September 14, 2012

Remembering the 87th Avenue gang

When I was a kid, I lived on 87th Avenue near Glisan Street. If you know Portland, you know that in the 1960s this was a working-class neighborhood, a mix of tired 1920s farmhouses, rows of 1940s square crackerboxes, and sprawling 1950s ranch-style houses. This was before the Bible College got big, before the fields were filled with condos, before the I-205 freeway cut us off from Gateway, Silver Skate, and the Record Shop. Long before the various ethnic minorities hung curtains in the little crackerbox houses, long before the meth dealers moved into the old apartment buildings on 90th. Long before my mother bought a condo on the other side of the fence from our old pear tree. Long before I moved away and then came back.

Back then, 87th Avenue was what grown-ups would call unimproved. Kids would call it heaven. The street was a hump of ragged asphalt, flanked on either side by potholes and gravel, and lined with intermittent sidewalks dating from 1910. Over it all arched a canopy of horse chestnut trees, birch trees, and towering pines. It was a great place to grow up. In the summer there was shade. In the fall and spring there were drifts of leaves and mud puddles to be splashed in with my white vinyl go-go boots. There were horse chestnuts to be picked up and carried like talismans in my coat pocket. In the winter there was ice to be smashed.

We had a gang. Not the kind of gangs kids have nowadays. We were just a bunch of kids who happened to grow up together. Karen, who was my age, lived two houses down from us in a ranch style house with her older brother, Ron. Her dad owned a hi-fi store, so she had all the latest stereo equipment. Susie, Karen's 8-year-old cousin, lived in another ranch house on the other side of Karen and Ron. Her dad owned the acres of greenhouses in the field behind our house, where he grew carnations and snapdragons for florist shops. Susie had four sisters, although only Laurie was part of the gang.

Our family came late to the street. In 1963, when I was seven, we moved into the old farmhouse that used to belong to Karen and Susie's grandparents. My older brother couldn't be bothered with the gang, but Karen's older brother for some reason was the hub around which the gang revolved. I wouldn't say he was part of the gang. He was the builder of the playhouse and the wooden guitars. He was the instigator of the microphone in their basement bathroom. He was the one that played us Paul Revere and the Raiders, the Rolling Stones, the Beatles, Frank Zappa while we lay on air mattresses in their frigid backyard Doughboy pool. He was the documentary filmmaker, the one who wrote the script for our lives.

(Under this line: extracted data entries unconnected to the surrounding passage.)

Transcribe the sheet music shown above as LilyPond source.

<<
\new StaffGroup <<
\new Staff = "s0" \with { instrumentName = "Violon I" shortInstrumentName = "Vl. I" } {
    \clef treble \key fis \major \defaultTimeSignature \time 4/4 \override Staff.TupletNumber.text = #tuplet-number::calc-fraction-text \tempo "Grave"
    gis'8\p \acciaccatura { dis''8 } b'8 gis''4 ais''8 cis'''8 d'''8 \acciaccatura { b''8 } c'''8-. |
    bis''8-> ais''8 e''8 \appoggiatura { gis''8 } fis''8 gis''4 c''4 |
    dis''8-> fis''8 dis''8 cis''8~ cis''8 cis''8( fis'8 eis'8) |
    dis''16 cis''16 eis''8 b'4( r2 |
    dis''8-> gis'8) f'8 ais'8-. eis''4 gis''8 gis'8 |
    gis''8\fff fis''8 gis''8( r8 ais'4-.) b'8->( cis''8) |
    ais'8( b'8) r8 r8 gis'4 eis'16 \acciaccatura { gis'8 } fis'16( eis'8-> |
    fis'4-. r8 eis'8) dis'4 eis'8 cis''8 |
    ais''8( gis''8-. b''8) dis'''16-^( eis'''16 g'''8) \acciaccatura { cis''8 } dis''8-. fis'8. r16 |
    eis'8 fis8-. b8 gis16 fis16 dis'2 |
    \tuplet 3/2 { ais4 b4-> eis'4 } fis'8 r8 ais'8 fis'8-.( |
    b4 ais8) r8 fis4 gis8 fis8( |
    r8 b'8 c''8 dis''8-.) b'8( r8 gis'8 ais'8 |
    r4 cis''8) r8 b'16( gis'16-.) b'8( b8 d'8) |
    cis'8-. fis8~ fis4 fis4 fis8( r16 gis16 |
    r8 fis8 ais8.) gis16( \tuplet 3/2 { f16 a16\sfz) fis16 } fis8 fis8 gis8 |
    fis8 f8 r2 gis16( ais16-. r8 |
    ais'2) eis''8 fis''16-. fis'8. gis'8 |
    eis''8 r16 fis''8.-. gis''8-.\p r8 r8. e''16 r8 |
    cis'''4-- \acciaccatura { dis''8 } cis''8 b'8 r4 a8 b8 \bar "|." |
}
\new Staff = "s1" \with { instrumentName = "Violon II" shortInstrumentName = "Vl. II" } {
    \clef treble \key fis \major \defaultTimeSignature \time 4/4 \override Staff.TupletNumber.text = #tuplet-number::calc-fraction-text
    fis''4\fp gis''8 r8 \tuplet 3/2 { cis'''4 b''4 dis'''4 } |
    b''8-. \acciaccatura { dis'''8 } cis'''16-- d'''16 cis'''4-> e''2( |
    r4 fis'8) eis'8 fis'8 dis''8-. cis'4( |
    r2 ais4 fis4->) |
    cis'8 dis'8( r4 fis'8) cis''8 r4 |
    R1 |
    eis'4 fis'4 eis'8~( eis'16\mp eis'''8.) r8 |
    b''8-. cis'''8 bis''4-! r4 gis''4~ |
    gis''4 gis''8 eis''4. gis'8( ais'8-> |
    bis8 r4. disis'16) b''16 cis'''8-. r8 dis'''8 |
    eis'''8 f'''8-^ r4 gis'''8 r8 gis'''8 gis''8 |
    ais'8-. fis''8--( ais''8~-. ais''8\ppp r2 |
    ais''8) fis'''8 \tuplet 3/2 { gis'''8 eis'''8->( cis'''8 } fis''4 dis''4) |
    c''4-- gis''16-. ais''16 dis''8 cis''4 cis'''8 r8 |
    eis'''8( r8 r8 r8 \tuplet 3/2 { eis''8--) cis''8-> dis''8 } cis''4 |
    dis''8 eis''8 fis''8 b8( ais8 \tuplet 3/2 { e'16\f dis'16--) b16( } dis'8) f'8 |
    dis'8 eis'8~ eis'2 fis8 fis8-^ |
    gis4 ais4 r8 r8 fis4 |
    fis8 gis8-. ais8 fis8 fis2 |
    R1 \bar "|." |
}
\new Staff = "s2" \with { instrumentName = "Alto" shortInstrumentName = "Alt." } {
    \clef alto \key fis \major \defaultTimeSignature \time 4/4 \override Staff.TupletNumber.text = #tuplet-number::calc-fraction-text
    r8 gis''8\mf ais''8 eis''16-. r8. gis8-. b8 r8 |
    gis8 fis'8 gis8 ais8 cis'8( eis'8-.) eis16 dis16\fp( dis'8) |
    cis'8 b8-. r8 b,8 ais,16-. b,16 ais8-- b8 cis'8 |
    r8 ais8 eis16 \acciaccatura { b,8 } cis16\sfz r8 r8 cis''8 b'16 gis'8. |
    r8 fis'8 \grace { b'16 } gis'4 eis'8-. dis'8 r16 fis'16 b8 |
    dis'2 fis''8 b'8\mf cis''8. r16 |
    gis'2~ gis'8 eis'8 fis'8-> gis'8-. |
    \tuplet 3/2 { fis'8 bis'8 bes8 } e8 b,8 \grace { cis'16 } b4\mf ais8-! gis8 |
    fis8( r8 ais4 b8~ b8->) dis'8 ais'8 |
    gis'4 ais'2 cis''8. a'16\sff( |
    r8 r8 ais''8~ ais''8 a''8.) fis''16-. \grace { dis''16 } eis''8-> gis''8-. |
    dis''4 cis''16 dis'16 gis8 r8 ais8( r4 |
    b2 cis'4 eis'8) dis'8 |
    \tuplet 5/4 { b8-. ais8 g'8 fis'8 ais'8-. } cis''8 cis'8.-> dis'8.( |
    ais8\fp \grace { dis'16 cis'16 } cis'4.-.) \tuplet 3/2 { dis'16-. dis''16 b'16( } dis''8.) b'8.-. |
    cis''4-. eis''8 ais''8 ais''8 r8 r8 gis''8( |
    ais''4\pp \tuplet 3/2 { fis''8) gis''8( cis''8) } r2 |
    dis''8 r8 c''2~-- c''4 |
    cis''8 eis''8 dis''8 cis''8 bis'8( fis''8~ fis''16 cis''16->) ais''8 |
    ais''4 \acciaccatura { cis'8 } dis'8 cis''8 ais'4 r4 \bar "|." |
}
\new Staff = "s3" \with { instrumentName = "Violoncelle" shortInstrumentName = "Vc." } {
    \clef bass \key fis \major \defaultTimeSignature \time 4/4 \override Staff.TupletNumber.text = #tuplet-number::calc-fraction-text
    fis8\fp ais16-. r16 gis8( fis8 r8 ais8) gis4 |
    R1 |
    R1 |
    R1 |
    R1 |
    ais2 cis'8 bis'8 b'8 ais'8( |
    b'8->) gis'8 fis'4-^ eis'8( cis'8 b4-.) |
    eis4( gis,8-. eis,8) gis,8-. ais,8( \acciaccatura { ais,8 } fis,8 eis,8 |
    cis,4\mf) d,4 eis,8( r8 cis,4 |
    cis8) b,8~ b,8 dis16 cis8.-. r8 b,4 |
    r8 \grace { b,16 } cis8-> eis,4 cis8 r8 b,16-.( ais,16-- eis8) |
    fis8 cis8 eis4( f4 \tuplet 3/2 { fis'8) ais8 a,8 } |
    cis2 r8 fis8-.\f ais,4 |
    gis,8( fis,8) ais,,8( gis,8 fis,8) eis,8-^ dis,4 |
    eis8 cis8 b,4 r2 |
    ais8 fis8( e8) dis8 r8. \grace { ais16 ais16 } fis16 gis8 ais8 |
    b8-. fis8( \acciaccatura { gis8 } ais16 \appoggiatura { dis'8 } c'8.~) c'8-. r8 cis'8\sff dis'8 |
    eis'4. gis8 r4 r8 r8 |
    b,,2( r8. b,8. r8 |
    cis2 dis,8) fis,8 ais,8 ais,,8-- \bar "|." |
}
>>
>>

Last week Susie sent me youtube links to digitized versions of the films Ron made. Grainy, at times intensely saturated or washed out to white, scenes of kids running silently hither and thither, according to Ron's script. These films must have been made the summer after we moved into the neighborhood. We were all so young. Karen was the bandit, wearing a mask and a stocking cap pulled down low. She skulked through the rhodies in front of her house, looking for victims to shoot with her peashooter. I marvel at her lithe athleticism, her confident swagger. Was I ever that sure of myself? Not then, not ever. I was a little shadow with a Prince Caspian haircut running dutifully along the edge of the frame with my little sister Diane. Scuttling along furiously after us on four-year-old legs was my little brother, Mikey, the dimpled brat who refused to be left behind.

Most of the gang is still alive, scattered near and far. We lost one. Karen died May 27, 2007, of complications of ovarian cancer. I have photos of a 1980s Karen on my bulletin board, when she was healthy. Her smiling face comes up on my screensaver. I think of her almost every day. I wonder why her and not me. In these old, pale, silent films, the young Karen seems invincible, like she would live forever. It's hard to believe she's gone. I miss her more now than ever, although I suspect what I am really missing is the certainty of childhood, the possibilities of an as yet unwritten future, and the glorious days of endless summer.